The public defenders also have asked that all pretrial hearings be held in public, on the record and in a courtroom outside of Manchester, where Addison would be shielded from photographers outside the courthouse while shackled and dressed in a prison jumpsuit.
''The stakes could not be higher,'' Addison's attorneys wrote. ''There is no other criminal case receiving greater media coverage. There is no other criminal case receiving more attention from the Manchester community.''
They argued that repeated publication of photos of Addison in prison clothes and shackles portray him as guilty and could hurt his chances of a fair trial.
They've asked that pretrial hearings be moved to Hillsborough County Superior Court in Nashua or Rockingham County Superior Court in Brentwood. At those courts, defendants in prison clothes and shackles can get in and out of police cars behind closed garage doors, out of view of cameras, before appearing in court in street clothes.
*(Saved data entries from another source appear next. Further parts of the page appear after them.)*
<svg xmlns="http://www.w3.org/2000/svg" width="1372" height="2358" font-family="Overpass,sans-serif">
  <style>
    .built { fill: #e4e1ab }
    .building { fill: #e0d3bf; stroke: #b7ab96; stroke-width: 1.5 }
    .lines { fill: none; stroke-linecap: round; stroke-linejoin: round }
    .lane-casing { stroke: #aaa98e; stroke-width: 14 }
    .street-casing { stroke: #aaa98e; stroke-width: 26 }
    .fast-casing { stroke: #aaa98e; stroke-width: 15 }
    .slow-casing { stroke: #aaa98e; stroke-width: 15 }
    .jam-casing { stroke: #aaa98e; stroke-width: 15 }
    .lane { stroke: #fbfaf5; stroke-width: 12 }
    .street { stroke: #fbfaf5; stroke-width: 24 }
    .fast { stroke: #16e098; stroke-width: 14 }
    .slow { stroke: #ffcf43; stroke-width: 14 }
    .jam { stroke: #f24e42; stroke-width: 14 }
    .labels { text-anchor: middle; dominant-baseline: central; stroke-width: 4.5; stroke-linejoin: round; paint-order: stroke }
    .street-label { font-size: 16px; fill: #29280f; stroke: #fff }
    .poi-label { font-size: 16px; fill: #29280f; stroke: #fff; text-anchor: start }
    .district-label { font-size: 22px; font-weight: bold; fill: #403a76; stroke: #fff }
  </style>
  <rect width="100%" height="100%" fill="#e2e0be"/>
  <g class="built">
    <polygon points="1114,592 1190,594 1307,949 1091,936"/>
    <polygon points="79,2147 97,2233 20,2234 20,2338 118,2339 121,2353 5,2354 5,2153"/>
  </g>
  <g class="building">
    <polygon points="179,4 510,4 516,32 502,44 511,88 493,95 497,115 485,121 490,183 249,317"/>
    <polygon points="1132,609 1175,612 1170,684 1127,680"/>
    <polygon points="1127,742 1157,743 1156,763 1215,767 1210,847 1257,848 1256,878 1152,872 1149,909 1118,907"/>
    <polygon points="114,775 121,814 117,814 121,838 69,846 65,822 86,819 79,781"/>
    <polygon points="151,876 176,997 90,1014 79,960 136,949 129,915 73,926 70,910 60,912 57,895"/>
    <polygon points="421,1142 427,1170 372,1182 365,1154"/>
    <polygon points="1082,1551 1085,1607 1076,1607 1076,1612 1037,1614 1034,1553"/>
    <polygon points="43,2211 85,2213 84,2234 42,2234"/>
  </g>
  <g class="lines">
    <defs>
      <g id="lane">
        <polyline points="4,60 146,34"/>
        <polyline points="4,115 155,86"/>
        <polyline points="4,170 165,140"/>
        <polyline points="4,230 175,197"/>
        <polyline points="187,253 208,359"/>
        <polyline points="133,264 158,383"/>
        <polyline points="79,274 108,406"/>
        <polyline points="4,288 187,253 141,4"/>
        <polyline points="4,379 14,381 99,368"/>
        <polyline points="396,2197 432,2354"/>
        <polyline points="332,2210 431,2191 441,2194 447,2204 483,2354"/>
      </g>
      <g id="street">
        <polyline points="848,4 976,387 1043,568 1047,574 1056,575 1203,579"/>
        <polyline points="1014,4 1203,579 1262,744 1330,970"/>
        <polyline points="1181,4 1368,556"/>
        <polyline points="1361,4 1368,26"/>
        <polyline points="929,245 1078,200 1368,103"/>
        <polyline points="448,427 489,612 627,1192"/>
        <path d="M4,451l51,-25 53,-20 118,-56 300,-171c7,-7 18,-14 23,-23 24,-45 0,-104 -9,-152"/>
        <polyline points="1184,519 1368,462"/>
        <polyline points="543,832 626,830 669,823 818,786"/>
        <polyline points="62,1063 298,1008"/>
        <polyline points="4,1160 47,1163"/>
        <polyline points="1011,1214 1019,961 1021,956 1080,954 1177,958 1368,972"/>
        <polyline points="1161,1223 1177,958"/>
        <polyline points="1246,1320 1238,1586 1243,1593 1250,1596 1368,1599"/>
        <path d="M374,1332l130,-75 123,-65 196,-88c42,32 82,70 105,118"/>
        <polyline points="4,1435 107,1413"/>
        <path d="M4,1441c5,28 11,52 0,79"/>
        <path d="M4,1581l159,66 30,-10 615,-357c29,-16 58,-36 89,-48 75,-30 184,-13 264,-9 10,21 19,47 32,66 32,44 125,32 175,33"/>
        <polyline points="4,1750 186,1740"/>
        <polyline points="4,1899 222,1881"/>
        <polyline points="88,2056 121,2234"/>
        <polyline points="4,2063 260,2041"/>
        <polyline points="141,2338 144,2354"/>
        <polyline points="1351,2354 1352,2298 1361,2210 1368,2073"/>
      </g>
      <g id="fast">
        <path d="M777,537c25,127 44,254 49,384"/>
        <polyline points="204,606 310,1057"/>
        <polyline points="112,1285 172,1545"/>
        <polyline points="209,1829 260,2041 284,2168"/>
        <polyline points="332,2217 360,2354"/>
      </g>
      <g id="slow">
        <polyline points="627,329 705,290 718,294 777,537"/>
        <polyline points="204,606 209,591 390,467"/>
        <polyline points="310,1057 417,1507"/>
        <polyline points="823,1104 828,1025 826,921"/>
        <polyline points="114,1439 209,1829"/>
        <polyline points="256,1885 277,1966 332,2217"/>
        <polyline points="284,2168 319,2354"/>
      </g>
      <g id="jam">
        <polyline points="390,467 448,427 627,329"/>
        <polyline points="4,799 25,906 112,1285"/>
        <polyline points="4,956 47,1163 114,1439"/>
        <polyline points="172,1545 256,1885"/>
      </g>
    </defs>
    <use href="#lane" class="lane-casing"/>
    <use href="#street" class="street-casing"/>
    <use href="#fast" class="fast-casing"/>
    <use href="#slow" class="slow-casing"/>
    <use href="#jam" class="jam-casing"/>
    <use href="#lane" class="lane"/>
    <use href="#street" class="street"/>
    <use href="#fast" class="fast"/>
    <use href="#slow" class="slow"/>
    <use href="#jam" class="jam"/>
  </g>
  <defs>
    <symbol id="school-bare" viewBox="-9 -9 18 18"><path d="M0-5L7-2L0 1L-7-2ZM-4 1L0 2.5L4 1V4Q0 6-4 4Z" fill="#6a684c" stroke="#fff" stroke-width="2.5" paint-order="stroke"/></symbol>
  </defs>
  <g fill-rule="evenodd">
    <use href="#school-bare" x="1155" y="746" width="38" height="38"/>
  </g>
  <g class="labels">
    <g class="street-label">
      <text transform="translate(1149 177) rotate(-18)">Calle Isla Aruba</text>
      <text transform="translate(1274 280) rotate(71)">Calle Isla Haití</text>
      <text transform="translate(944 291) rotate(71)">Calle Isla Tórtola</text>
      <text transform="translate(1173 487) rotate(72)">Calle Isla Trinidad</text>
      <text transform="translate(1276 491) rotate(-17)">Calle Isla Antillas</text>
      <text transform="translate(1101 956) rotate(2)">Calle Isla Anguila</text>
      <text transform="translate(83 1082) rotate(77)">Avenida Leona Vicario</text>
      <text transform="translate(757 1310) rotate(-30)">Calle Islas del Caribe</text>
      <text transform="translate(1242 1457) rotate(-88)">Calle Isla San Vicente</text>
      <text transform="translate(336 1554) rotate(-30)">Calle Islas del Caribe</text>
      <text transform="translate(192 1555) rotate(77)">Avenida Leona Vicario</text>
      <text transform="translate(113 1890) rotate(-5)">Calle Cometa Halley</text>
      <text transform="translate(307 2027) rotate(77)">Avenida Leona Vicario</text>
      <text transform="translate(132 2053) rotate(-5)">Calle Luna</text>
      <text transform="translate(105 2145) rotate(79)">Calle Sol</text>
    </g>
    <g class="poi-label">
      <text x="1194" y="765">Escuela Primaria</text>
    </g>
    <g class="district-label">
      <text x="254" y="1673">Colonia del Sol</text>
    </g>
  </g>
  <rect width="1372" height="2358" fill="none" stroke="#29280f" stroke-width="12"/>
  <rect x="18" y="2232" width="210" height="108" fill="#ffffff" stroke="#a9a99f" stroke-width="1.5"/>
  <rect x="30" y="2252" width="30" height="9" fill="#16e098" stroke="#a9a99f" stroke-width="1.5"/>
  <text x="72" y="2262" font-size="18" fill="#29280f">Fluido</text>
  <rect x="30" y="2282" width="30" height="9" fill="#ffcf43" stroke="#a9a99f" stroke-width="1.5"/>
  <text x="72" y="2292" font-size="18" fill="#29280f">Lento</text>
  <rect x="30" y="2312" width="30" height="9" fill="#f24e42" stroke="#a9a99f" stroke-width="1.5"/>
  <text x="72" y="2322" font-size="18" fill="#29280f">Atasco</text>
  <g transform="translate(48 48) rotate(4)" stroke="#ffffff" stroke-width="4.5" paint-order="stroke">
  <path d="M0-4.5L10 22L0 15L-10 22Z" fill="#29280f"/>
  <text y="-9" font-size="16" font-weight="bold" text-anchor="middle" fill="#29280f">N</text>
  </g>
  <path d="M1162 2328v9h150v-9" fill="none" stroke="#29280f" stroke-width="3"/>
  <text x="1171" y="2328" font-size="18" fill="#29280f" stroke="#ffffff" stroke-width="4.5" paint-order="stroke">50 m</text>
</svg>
Addison, 27, has been held without bail since his arrest Oct. 16. He is charged with capital murder in the death of Officer Michael Briggs, 35. Addison is accused of shooting Briggs in the head after Briggs pursued him while investigating a domestic violence call.
The public defenders, Richard Guerriero, Donna Brown and David Rothstein, filed several motions on Friday.
They say they intend to argue that the death penalty is cruel and unusual punishment, citing a Florida case in which it took 34 minutes for a man to die by lethal injection.
And they plan to resurrect legal issues left unresolved from the state's last capital murder case. In 1997, Gordon Perry, 22, was charged with capital murder in the shooting death of Epsom Officer Jeremy Charron. Perry pleaded guilty to murder as part of a deal that spared him the death penalty.
Before the plea, his lawyers had filed 19 motions challenging the death penalty statute. The judge ruled on fewer than half of the motions before Perry began serving his life sentence.
Addison's lawyers argue the statute is unconstitutional because it denies Addison the right to choose whether a judge or jury will hear his case and determine his punishment.
And if Addison is convicted of capital murder, meaning he knowingly killed Briggs, his attorneys want jurors to determine whether the act was purposeful before they sentence him.
His trial is scheduled for September 2008.